*Task instructions*.
According to the text on rivers, how many times does the word náḥal occur in the Bible?

*Extract*.

.....

This week, I’d like to talk about rivers.
I’ll start with the conclusions of an article by Yoel Elitzur, originally presented at the 14th World Congress of Jewish Studies in Jerusalem, in 2005. It’s an article about the Hebrew words נהר nahar and נ֫חל náḥal, words that look very much the same, but have similar, yet distinct, meanings.
My biblical dictionary defines both of these words as stream. But even the dictionary points out a difference between them: nahar (which occurs 120 times in the Bible) is river or stream, while náḥal (even more often, 140 times) makes stream the second definition. The first is river valley or wadi, a “stream” with a perennial supply of water, “more often only in winter.” That’s not a translation, of course, it’s an explanation.
A náḥal is what’s called in the American Southwest a wash or, if you want something a little bit more colorful without having to go too far from English, you can call it an arroyo, a word they also use out there, though that’s originally a Spanish word. Fun fact, completing the circle: the Guada- of Spanish names like Guadalajara comes from Arabic wadi.
Elitzur tells us something more than the dictionary does: A nahar is always full of water and a náḥal is often dry; a nahar is big and a náḥal is small. And there’s one more thing.

.....

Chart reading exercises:
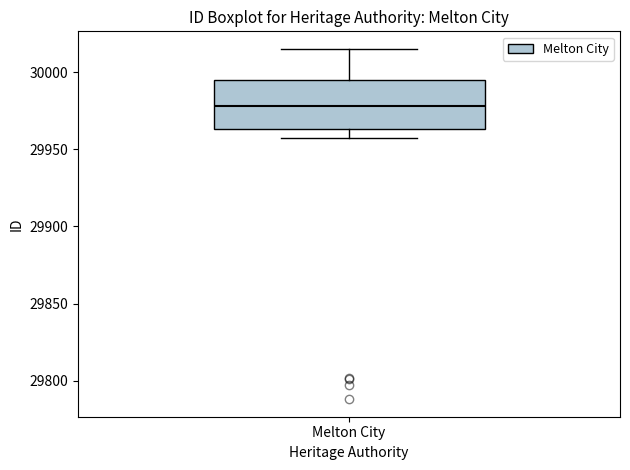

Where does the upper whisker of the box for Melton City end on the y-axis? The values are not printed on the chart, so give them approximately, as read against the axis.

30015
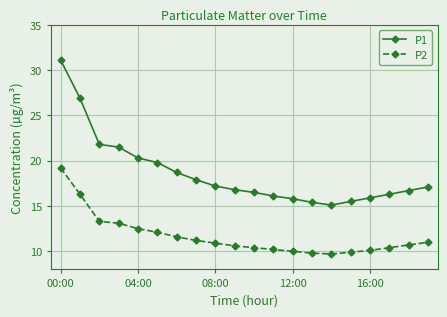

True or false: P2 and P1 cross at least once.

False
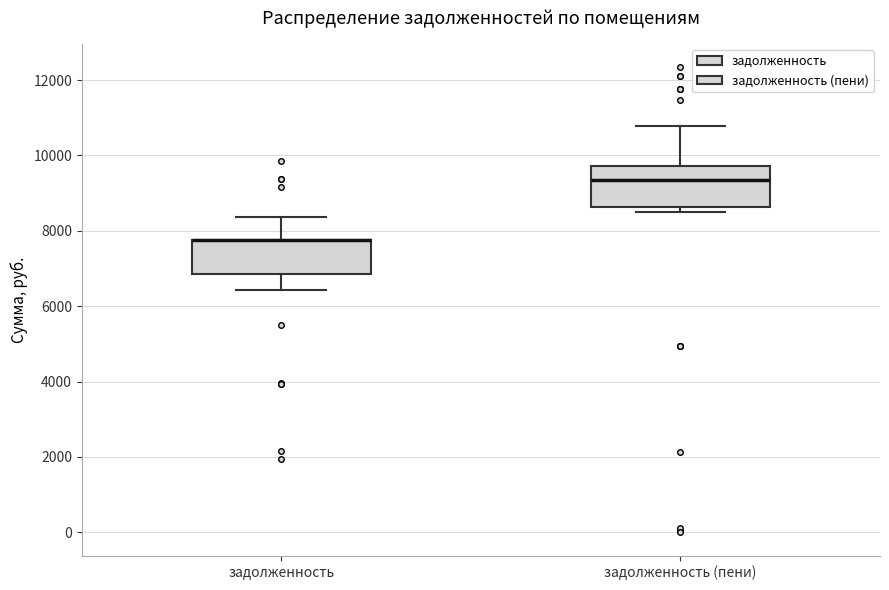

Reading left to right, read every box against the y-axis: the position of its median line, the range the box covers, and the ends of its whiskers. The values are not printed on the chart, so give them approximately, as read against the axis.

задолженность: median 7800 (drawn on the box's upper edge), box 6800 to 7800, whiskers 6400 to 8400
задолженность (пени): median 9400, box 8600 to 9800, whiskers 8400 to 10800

.....

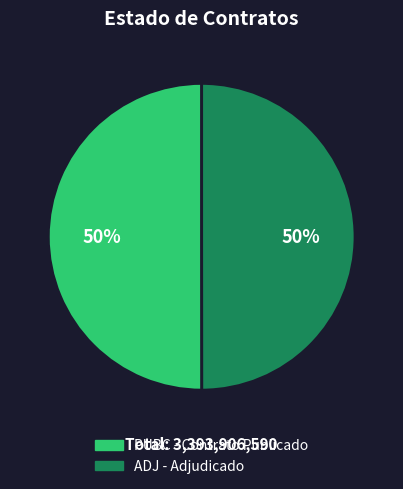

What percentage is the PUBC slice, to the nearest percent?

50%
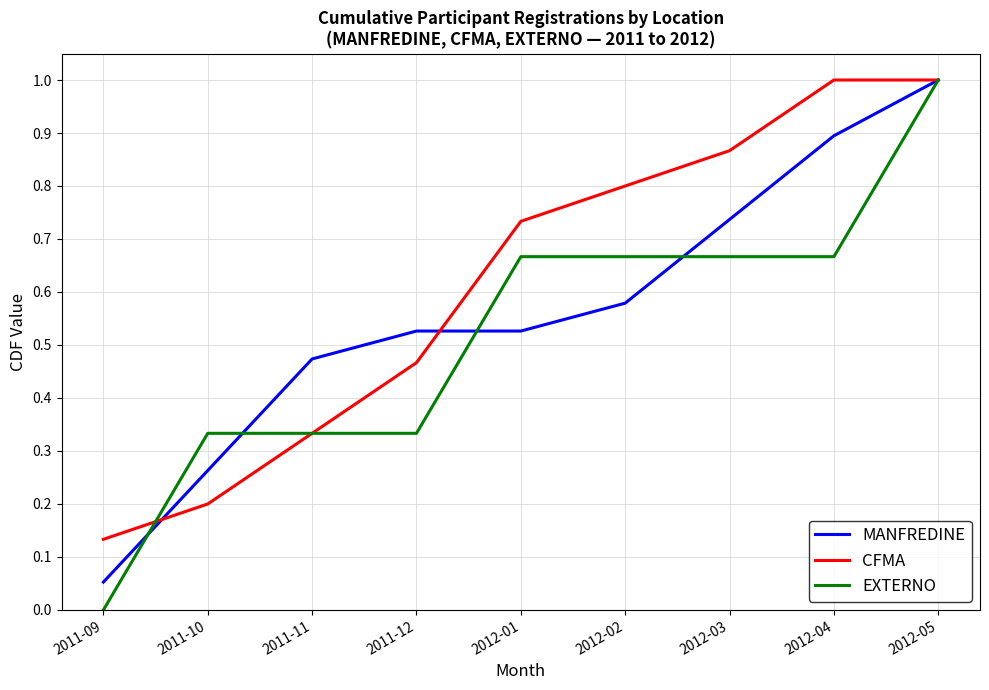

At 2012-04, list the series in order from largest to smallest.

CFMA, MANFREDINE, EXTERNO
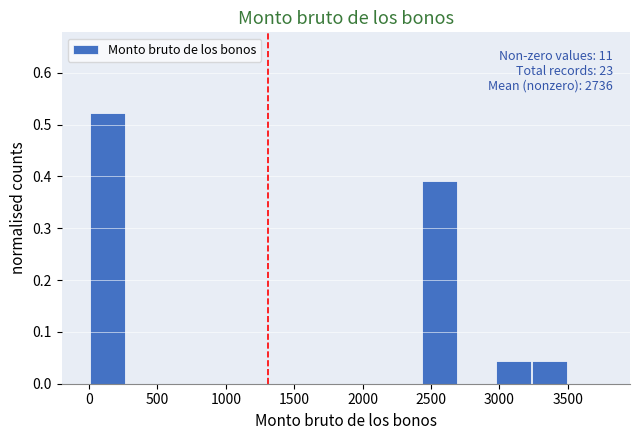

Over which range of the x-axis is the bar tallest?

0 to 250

.....

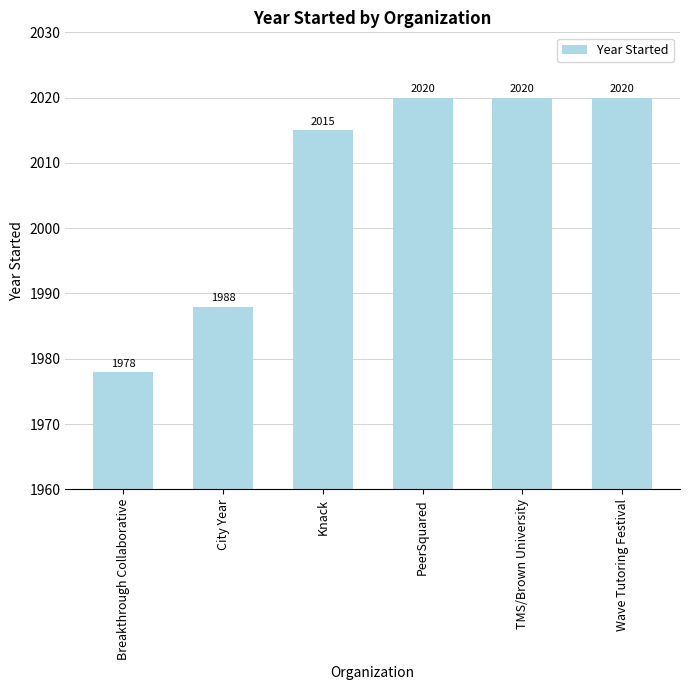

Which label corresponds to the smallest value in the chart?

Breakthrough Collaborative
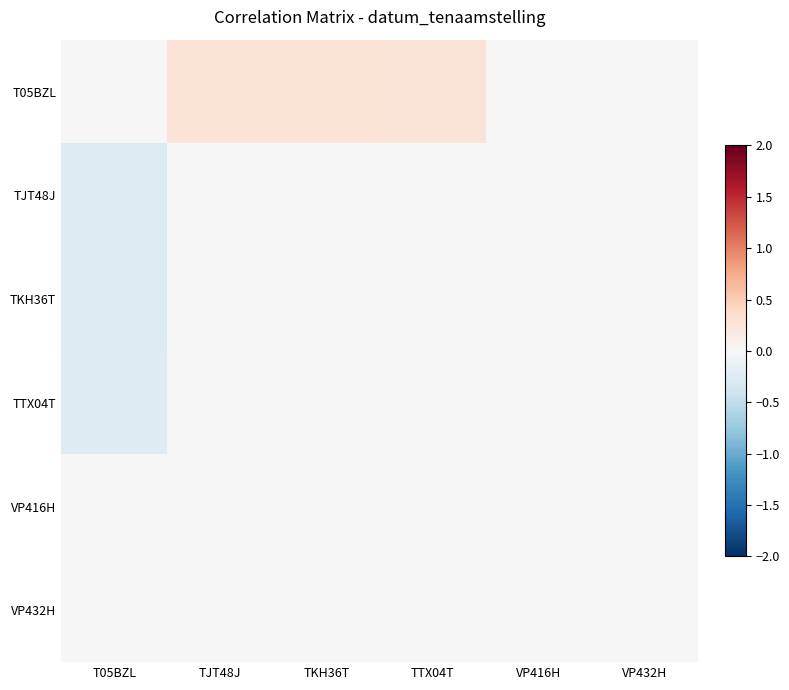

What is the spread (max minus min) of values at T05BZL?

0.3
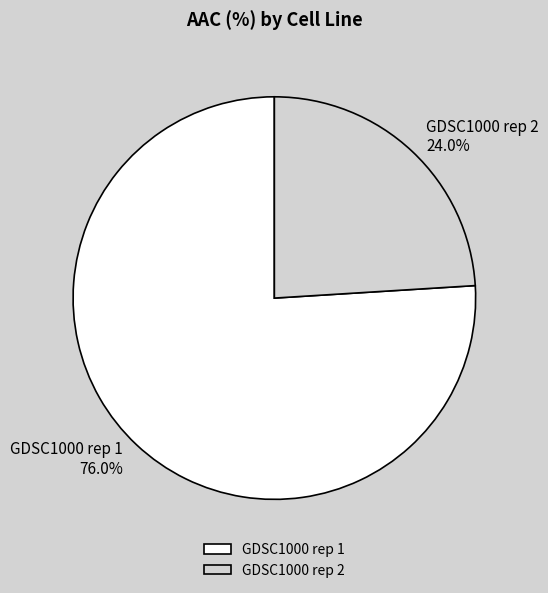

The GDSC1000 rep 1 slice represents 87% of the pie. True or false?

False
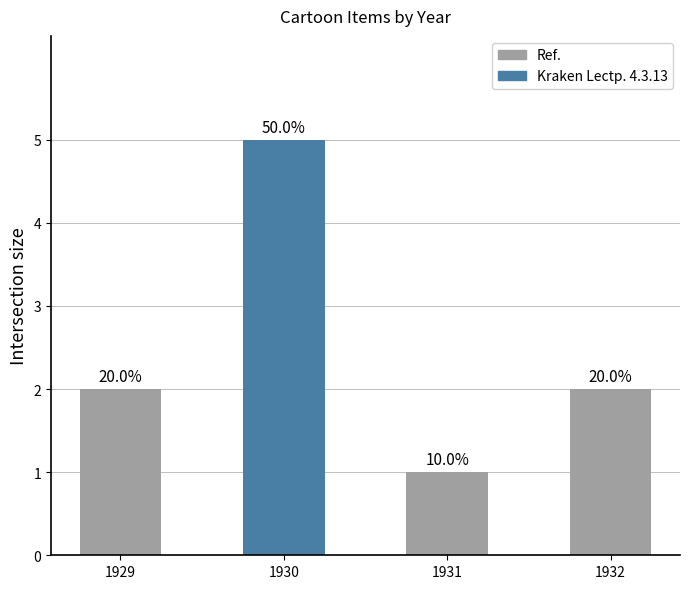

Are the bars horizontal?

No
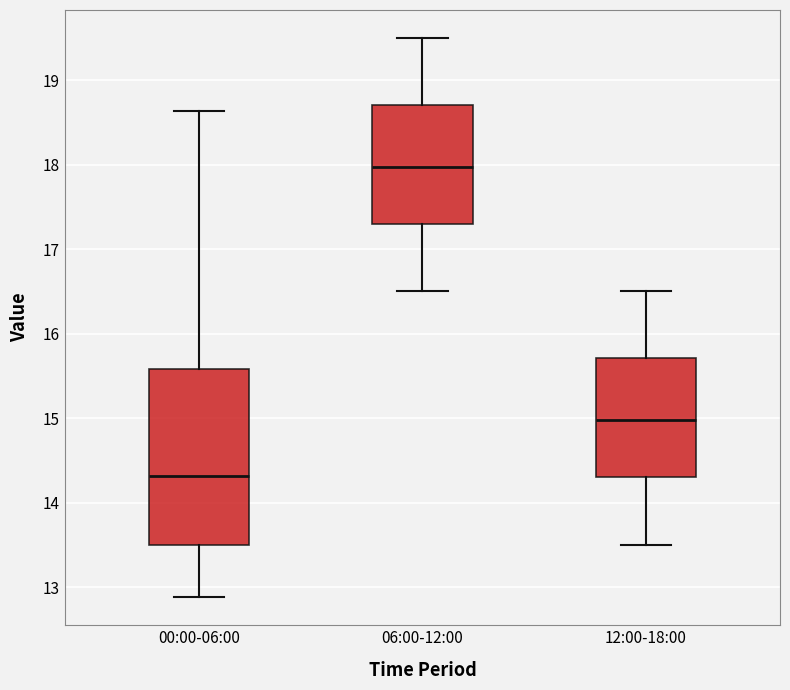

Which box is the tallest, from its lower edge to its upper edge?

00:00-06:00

.....

*The completed task*.
140 times.